Closed licj15 closed 4 years ago

licj15 commented 4 years ago

Hi everyone,

I noticed that in the CIFAR-10 folder, IR-Net has a trainer.py file for each experiment setting. But in the ImageNet folder, there is no such a trainer.py, and only a .yaml file. Does it mean that we need to write a trainer.py ourselves based on the hyperparams in the yaml file for ImageNet experiments?
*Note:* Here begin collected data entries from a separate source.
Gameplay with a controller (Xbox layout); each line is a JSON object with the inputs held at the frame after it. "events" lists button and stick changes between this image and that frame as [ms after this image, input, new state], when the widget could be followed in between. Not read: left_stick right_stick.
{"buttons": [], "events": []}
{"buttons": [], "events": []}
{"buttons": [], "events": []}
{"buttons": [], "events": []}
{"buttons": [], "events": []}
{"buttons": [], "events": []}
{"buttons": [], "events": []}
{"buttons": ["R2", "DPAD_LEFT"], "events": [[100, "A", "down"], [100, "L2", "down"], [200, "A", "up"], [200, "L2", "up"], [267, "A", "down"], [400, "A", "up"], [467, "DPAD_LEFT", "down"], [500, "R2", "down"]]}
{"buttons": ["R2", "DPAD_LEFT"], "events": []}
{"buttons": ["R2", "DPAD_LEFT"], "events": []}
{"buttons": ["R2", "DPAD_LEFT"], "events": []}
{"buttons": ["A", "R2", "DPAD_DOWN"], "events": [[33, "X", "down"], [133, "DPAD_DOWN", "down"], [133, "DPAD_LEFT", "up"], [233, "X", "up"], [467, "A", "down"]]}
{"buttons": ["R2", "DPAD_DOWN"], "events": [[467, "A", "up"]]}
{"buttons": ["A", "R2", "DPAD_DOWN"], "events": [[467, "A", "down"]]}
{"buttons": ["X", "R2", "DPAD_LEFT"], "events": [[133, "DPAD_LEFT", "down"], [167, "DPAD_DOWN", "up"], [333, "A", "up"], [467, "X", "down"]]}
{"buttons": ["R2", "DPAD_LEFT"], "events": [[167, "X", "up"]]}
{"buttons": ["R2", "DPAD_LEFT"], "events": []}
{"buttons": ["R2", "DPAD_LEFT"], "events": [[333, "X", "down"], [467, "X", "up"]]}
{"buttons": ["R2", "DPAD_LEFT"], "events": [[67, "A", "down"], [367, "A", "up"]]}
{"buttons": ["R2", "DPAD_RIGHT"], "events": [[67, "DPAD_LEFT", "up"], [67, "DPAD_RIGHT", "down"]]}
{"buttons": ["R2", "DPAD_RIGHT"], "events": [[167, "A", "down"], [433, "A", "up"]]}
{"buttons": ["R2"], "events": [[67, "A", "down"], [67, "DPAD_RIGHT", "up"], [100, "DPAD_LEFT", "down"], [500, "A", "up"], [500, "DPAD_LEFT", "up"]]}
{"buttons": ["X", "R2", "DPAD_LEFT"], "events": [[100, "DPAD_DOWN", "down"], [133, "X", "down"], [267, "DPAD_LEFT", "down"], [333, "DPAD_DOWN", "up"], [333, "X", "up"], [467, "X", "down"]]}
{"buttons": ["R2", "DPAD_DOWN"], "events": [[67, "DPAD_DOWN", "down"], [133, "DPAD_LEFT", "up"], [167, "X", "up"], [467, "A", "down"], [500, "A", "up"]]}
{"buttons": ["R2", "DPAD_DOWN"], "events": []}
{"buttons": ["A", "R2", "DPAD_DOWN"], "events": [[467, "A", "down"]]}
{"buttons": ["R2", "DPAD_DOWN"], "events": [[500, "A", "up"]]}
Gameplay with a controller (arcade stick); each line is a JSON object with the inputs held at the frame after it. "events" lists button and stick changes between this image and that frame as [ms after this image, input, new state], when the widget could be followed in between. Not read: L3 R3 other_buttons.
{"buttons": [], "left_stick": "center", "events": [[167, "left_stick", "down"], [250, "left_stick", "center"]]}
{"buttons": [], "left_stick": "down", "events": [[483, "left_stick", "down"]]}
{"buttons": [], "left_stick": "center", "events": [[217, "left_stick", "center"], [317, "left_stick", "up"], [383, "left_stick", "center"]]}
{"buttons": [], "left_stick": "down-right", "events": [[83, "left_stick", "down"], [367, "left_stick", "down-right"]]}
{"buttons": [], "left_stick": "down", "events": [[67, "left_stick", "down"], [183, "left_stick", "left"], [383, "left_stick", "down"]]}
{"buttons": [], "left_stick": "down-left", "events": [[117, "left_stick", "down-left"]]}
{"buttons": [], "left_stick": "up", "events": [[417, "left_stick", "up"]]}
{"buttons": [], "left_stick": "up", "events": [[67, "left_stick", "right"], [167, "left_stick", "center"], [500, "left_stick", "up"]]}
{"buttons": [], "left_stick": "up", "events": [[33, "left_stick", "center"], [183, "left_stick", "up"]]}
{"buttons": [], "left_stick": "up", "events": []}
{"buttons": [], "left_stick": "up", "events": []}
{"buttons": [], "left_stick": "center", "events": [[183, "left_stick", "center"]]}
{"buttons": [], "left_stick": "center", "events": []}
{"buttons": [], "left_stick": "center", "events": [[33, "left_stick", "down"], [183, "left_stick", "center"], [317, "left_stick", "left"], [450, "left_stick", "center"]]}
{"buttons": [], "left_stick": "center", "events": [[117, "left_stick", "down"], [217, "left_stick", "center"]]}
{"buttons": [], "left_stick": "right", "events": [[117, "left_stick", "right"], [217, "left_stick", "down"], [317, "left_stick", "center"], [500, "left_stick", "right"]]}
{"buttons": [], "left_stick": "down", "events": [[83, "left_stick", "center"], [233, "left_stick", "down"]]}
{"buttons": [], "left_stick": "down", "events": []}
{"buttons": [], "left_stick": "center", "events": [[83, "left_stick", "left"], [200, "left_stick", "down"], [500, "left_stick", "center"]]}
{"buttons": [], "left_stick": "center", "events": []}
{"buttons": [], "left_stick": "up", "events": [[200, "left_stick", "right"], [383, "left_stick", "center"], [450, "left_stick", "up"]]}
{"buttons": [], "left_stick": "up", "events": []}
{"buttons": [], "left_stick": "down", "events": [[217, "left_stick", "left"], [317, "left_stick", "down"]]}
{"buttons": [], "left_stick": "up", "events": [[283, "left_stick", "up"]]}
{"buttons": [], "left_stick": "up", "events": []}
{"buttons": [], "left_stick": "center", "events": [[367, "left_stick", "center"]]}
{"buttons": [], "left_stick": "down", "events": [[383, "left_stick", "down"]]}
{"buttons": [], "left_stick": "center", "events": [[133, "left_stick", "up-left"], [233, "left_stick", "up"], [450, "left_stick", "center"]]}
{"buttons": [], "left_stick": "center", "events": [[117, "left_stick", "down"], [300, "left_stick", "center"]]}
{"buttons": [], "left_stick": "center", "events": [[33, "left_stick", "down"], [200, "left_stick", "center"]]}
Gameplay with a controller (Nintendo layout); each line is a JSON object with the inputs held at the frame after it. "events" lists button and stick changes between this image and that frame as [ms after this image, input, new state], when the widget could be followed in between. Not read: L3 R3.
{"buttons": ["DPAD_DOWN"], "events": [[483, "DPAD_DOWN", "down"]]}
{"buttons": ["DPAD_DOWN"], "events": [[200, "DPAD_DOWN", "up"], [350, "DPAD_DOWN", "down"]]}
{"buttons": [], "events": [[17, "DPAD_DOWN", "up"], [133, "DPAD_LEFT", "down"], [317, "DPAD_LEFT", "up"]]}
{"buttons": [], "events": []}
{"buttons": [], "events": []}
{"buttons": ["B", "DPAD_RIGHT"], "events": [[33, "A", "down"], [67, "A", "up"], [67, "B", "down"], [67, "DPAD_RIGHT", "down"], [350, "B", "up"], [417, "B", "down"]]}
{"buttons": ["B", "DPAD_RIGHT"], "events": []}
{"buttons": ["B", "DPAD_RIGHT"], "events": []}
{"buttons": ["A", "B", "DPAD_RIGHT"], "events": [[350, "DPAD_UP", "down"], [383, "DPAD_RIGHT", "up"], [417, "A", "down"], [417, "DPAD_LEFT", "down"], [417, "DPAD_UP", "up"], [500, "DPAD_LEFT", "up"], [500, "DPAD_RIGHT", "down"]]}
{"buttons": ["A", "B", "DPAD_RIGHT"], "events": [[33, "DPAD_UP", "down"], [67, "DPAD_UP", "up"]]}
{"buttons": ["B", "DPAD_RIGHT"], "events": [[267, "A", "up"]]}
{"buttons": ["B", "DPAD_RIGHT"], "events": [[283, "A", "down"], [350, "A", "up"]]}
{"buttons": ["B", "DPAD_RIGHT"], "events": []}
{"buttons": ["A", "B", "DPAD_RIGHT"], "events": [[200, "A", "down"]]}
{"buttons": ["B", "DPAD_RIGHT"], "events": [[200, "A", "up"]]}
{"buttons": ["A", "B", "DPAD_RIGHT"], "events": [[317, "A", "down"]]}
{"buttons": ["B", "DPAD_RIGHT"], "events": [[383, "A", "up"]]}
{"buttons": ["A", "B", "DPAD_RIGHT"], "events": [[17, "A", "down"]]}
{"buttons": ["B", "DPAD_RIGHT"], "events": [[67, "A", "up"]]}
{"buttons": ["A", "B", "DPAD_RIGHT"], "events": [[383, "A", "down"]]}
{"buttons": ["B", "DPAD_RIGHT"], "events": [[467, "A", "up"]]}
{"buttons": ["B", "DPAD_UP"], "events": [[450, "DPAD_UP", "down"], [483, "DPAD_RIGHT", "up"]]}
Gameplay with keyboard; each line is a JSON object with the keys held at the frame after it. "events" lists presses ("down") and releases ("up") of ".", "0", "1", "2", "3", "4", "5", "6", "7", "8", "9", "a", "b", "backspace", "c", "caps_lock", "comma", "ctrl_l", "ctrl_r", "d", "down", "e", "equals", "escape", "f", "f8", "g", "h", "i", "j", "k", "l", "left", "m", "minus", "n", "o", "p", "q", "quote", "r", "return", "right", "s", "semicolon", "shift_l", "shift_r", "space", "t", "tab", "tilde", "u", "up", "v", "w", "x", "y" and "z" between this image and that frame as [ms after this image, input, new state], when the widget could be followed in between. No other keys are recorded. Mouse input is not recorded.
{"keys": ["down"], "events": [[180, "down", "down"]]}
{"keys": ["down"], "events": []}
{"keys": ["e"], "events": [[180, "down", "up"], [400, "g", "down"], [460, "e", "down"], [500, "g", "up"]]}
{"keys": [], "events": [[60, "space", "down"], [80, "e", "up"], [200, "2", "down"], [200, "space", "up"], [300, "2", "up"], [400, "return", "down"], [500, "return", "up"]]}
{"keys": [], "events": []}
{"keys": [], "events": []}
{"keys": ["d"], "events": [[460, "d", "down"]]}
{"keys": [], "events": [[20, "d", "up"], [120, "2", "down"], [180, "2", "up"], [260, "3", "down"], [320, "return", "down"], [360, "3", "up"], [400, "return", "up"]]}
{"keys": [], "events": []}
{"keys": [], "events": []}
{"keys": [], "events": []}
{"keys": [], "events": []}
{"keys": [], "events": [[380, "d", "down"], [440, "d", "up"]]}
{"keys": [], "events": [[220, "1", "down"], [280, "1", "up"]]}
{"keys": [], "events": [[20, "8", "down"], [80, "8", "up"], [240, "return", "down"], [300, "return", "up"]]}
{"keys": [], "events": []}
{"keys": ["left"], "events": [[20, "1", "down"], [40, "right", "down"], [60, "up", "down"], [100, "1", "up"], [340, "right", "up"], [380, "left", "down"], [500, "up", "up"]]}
Or there is a way to train on ImageNet using these yaml files directly?

Thank you!

brisker commented 4 years ago

@htqin I can not find any code corresponding to the information entropy therory discussed in your paper. Does this mean that, actually you did not use this information entropy loss in your model training??

htqin commented 4 years ago

@licj15 Thanks for your attention. The training code for imagenet model cannot open source temporarily since it based on a framework of SenseTime. You can write a trainer.py based on the hyperparams in the yaml file.

htqin commented 4 years ago

@brisker Sure, there is no extra loss in our IR-Net, we maximize the information entropy by Libra-PB. https://github.com/htqin/IR-Net/blob/master/CIFAR-10/ResNet20/1w1a/modules/ir_1w1a.py#L18-L21

licj15 commented 4 years ago

@htqin Thank you for your quick response! I notice in the yaml

    augmentation:
        input_size: 224
        test_resize: 256
        colorjitter: [0.2, 0.2, 0.2, 0.1] 
  1. Does it mean you use 224224 for train, and upsample it to 256256 during test? If so, I noticed you didn't mention so in your paper, do you have any references for this? I was wondering if such techniques are also used in baselines.
  2. Do you only use "colorjitter: [0.2, 0.2, 0.2, 0.1]" for augmentation? Do you use random crop or flip? Because I noticed you use such augmentation in CIFAR-10, not sure if you use any other augmentation beside "colorjitter: [0.2, 0.2, 0.2, 0.1]" for ImageNet.

Thank you! Your efforts and the sprit to open source will benefit the community a lot!